■ Task statement
Print each entry word for word without images.

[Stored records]
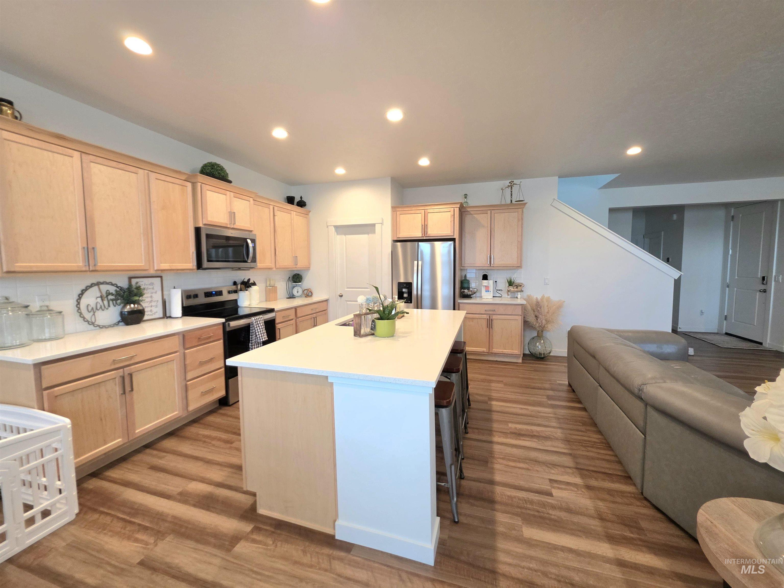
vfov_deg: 89.9
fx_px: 294
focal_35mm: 13
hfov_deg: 106.2
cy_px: 294
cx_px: 392
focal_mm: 2.2
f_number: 1.9
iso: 250
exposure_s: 1/120
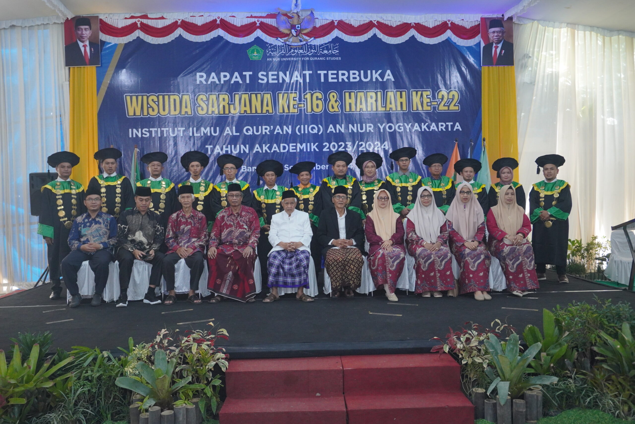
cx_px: 318
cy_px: 212
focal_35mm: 30
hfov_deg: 61.9
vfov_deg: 43.7
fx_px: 529
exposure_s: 1/125
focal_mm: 20
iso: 1600
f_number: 5.6
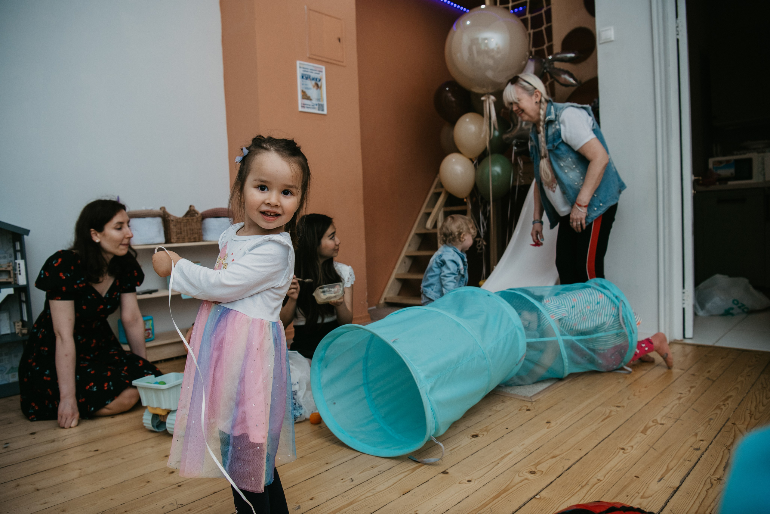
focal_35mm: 26
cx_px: 385
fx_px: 556
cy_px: 257
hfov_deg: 69.4
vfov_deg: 49.6
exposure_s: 1/160
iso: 160
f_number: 4
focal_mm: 26
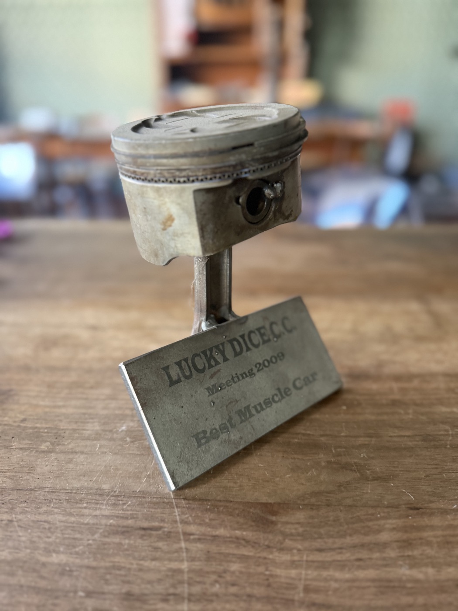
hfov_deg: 56.8
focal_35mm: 24
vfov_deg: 71.6
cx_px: 229
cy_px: 306
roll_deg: -0.3
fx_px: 423
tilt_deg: -24.2
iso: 500
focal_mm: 6.76
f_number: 1.78
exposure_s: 1/60
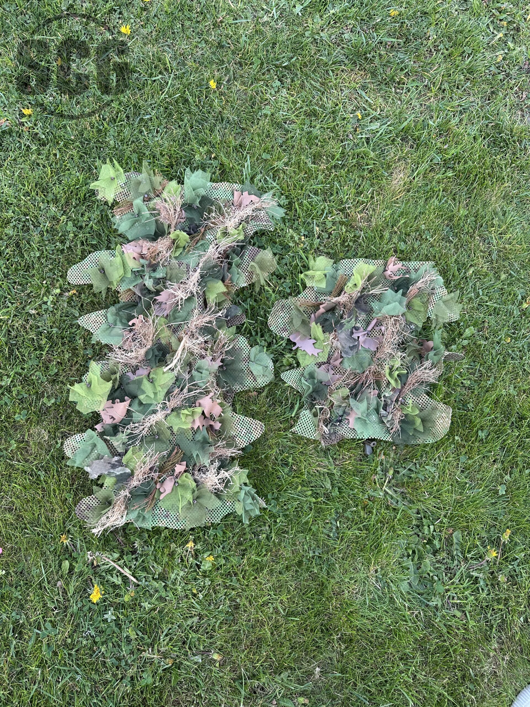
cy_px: 354
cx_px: 265
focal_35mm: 24
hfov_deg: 56.8
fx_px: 490
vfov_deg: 71.6
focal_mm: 6.86
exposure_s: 1/253
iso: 80
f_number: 1.78
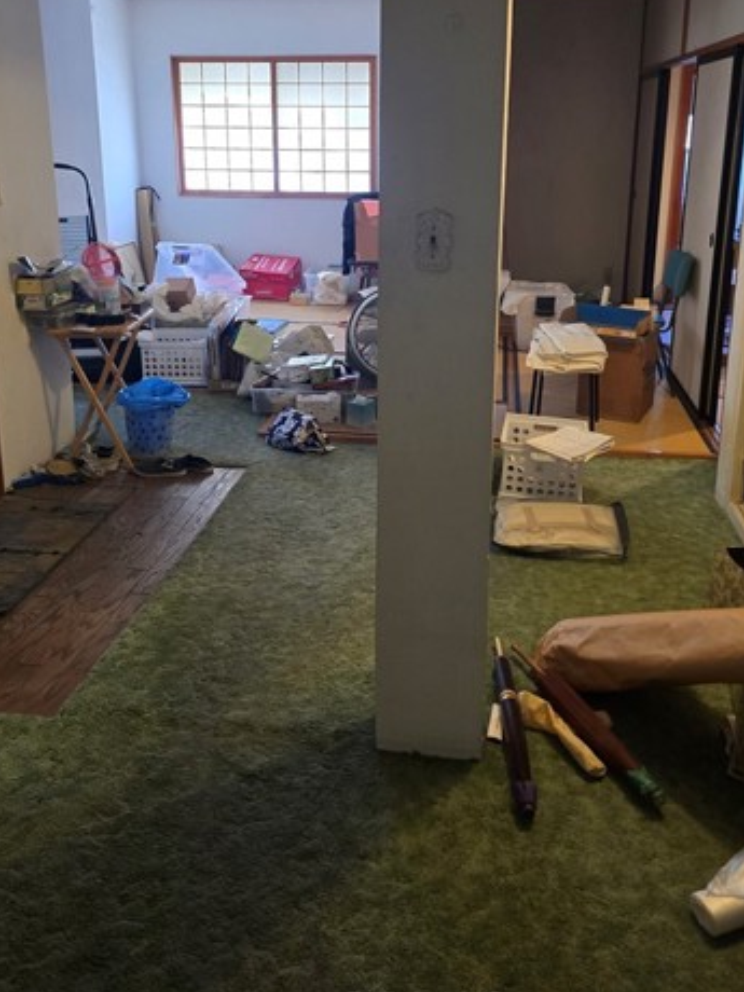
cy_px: 354
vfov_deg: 55.9
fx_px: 917
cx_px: 369
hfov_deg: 44.2
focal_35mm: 32
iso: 640
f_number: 1.7
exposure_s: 1/60
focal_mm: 6.3
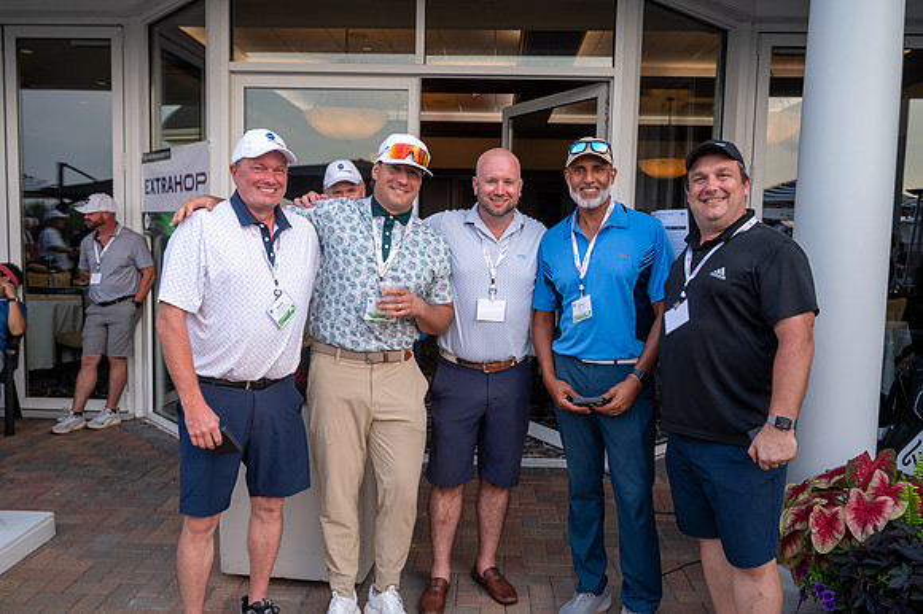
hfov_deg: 61.9
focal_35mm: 30
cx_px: 462
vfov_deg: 43.5
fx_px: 769
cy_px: 307
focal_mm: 30
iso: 500
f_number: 4
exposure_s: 1/500
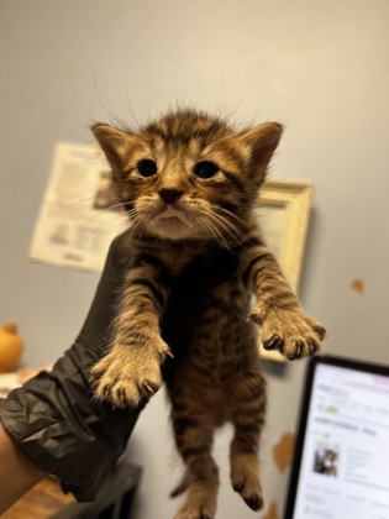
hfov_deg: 53.1
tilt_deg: +8.0
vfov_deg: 67.3
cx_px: 194
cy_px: 260
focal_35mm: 26
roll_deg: -10.5
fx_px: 390
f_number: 1.5
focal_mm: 5.7
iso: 64
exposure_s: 1/60
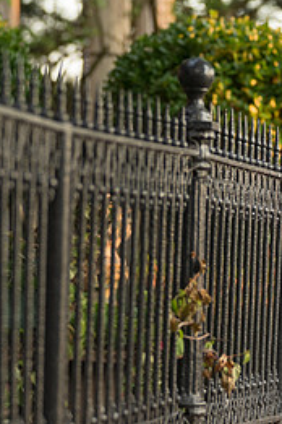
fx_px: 3161
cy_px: 259
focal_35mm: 269
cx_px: 187
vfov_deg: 7.7
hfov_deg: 5.1
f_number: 2.8
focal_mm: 116
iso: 1000
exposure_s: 1/200
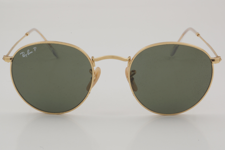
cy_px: 75
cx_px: 112
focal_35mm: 82
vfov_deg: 16.6
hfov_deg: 24.6
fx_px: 516
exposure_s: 1/3
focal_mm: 55
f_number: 32
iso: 100
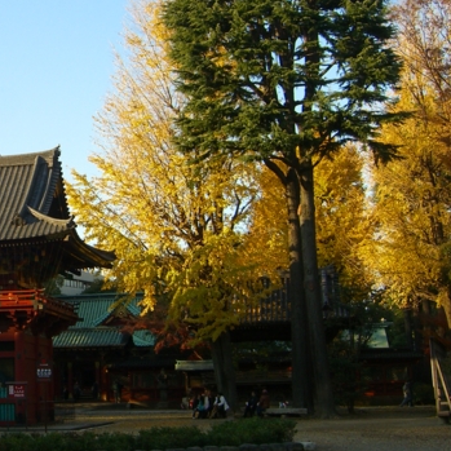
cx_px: -9
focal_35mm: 77
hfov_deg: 21.6
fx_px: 1135
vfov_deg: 22.5
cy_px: 189
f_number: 4
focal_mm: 7.9
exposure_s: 1/200
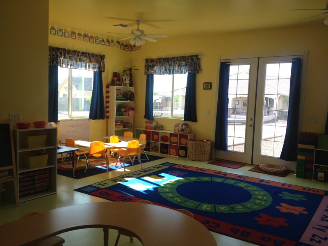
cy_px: 123
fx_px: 332
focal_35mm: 35
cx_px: 164
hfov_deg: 52.6
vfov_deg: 40.7
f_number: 2.4
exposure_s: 1/161
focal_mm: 4.28
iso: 64
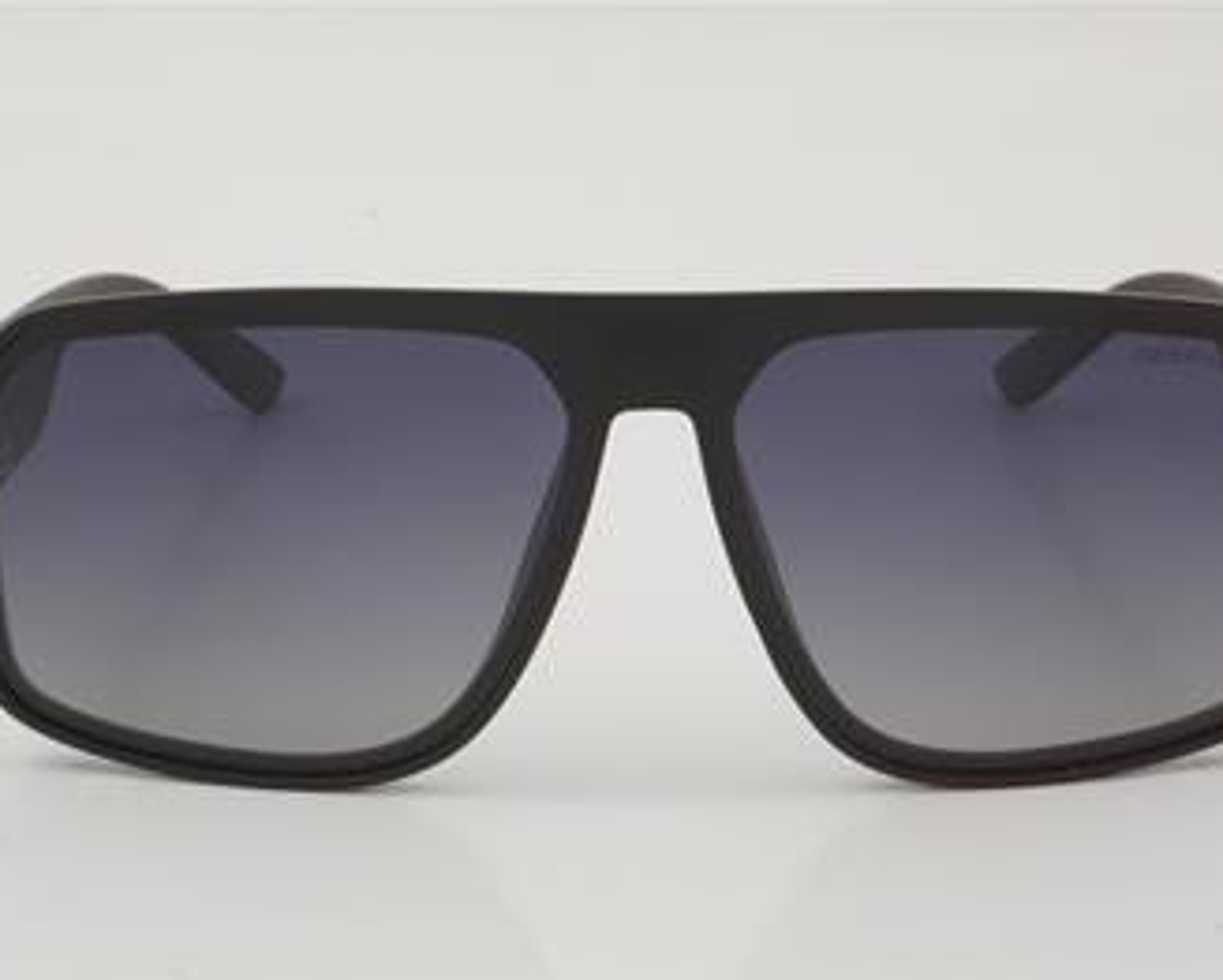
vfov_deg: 16.3
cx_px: 647
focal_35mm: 95
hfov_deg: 20.2
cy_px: 494
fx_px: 3425
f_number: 32
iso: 100
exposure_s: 1/3
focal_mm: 55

■ Answer section
vfov_deg: 89.9
fx_px: 294
focal_35mm: 13
hfov_deg: 106.2
cy_px: 294
cx_px: 392
focal_mm: 2.2
f_number: 1.9
iso: 250
exposure_s: 1/120
cx_px: 318
cy_px: 212
focal_35mm: 30
hfov_deg: 61.9
vfov_deg: 43.7
fx_px: 529
exposure_s: 1/125
focal_mm: 20
iso: 1600
f_number: 5.6
focal_35mm: 26
cx_px: 385
fx_px: 556
cy_px: 257
hfov_deg: 69.4
vfov_deg: 49.6
exposure_s: 1/160
iso: 160
f_number: 4
focal_mm: 26
hfov_deg: 56.8
focal_35mm: 24
vfov_deg: 71.6
cx_px: 229
cy_px: 306
roll_deg: -0.3
fx_px: 423
tilt_deg: -24.2
iso: 500
focal_mm: 6.76
f_number: 1.78
exposure_s: 1/60
cy_px: 354
cx_px: 265
focal_35mm: 24
hfov_deg: 56.8
fx_px: 490
vfov_deg: 71.6
focal_mm: 6.86
exposure_s: 1/253
iso: 80
f_number: 1.78
cy_px: 354
vfov_deg: 55.9
fx_px: 917
cx_px: 369
hfov_deg: 44.2
focal_35mm: 32
iso: 640
f_number: 1.7
exposure_s: 1/60
focal_mm: 6.3
hfov_deg: 61.9
focal_35mm: 30
cx_px: 462
vfov_deg: 43.5
fx_px: 769
cy_px: 307
focal_mm: 30
iso: 500
f_number: 4
exposure_s: 1/500
hfov_deg: 53.1
tilt_deg: +8.0
vfov_deg: 67.3
cx_px: 194
cy_px: 260
focal_35mm: 26
roll_deg: -10.5
fx_px: 390
f_number: 1.5
focal_mm: 5.7
iso: 64
exposure_s: 1/60
fx_px: 3161
cy_px: 259
focal_35mm: 269
cx_px: 187
vfov_deg: 7.7
hfov_deg: 5.1
f_number: 2.8
focal_mm: 116
iso: 1000
exposure_s: 1/200
cy_px: 75
cx_px: 112
focal_35mm: 82
vfov_deg: 16.6
hfov_deg: 24.6
fx_px: 516
exposure_s: 1/3
focal_mm: 55
f_number: 32
iso: 100
cx_px: -9
focal_35mm: 77
hfov_deg: 21.6
fx_px: 1135
vfov_deg: 22.5
cy_px: 189
f_number: 4
focal_mm: 7.9
exposure_s: 1/200
cy_px: 123
fx_px: 332
focal_35mm: 35
cx_px: 164
hfov_deg: 52.6
vfov_deg: 40.7
f_number: 2.4
exposure_s: 1/161
focal_mm: 4.28
iso: 64
vfov_deg: 16.3
cx_px: 647
focal_35mm: 95
hfov_deg: 20.2
cy_px: 494
fx_px: 3425
f_number: 32
iso: 100
exposure_s: 1/3
focal_mm: 55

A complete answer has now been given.